▶ Data records:

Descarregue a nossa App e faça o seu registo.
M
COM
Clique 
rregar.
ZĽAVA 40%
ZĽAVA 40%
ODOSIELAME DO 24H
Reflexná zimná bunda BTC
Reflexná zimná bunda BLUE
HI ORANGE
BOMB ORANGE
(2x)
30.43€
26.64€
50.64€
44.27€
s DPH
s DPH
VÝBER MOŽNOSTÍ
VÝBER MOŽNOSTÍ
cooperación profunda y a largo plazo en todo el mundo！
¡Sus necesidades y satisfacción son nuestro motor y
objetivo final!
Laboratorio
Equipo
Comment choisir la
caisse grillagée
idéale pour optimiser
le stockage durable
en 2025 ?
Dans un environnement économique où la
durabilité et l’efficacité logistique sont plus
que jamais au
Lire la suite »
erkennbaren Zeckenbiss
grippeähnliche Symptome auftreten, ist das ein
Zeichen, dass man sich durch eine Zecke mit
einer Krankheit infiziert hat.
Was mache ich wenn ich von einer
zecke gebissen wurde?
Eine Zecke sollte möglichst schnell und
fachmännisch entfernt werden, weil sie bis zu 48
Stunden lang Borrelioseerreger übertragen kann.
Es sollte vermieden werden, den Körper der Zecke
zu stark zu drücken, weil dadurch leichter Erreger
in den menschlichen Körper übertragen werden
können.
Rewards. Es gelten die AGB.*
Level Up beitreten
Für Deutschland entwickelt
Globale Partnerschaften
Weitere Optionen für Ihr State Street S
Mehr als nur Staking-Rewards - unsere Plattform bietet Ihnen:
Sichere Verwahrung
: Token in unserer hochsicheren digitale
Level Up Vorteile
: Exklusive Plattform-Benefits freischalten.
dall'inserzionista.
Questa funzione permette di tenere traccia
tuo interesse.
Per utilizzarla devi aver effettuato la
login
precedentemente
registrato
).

▶ Task details: The expected output is the exact run of lines from the start of the entries through the line with "Eine Zecke sollte möglichst schnell und", inclusive.

▶ Answer to this task:
Descarregue a nossa App e faça o seu registo.
M
COM
Clique 
rregar.
ZĽAVA 40%
ZĽAVA 40%
ODOSIELAME DO 24H
Reflexná zimná bunda BTC
Reflexná zimná bunda BLUE
HI ORANGE
BOMB ORANGE
(2x)
30.43€
26.64€
50.64€
44.27€
s DPH
s DPH
VÝBER MOŽNOSTÍ
VÝBER MOŽNOSTÍ
cooperación profunda y a largo plazo en todo el mundo！
¡Sus necesidades y satisfacción son nuestro motor y
objetivo final!
Laboratorio
Equipo
Comment choisir la
caisse grillagée
idéale pour optimiser
le stockage durable
en 2025 ?
Dans un environnement économique où la
durabilité et l’efficacité logistique sont plus
que jamais au
Lire la suite »
erkennbaren Zeckenbiss
grippeähnliche Symptome auftreten, ist das ein
Zeichen, dass man sich durch eine Zecke mit
einer Krankheit infiziert hat.
Was mache ich wenn ich von einer
zecke gebissen wurde?
Eine Zecke sollte möglichst schnell und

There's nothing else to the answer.